> [Do this] From the records below, extract each time line character for character, leaving out the pictures.
--- Given records ---
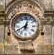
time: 12:40
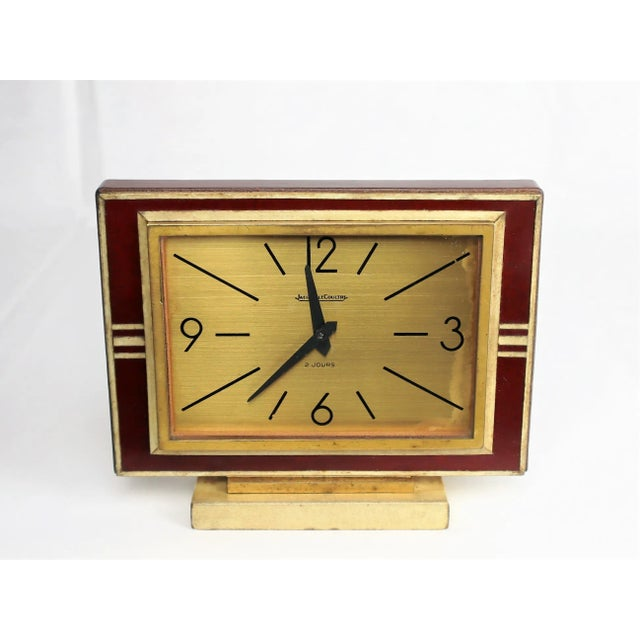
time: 6:59
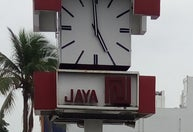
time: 4:59
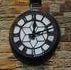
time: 12:12
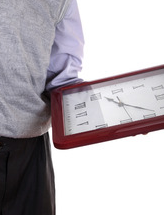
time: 11:21
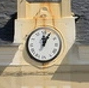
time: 12:04
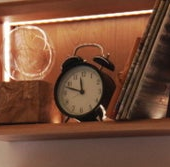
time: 11:48
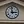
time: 2:58
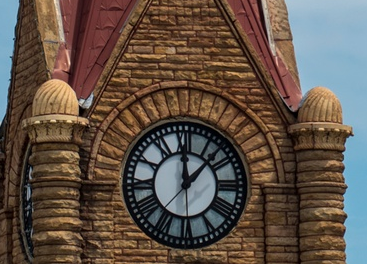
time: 12:07
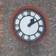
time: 1:10
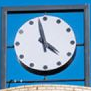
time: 3:57
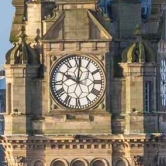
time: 10:00
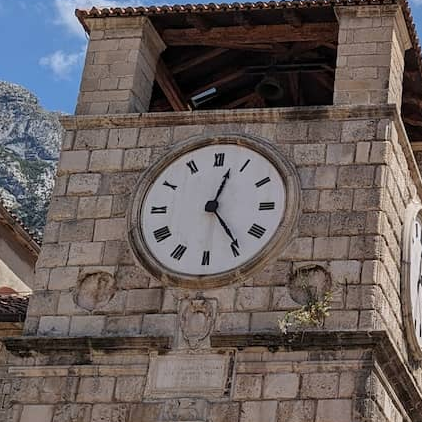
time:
---
> [Result]
time: 12:40
time: 6:59
time: 4:59
time: 12:12
time: 11:21
time: 12:04
time: 11:48
time: 2:58
time: 12:07
time: 1:10
time: 3:57
time: 10:00
time:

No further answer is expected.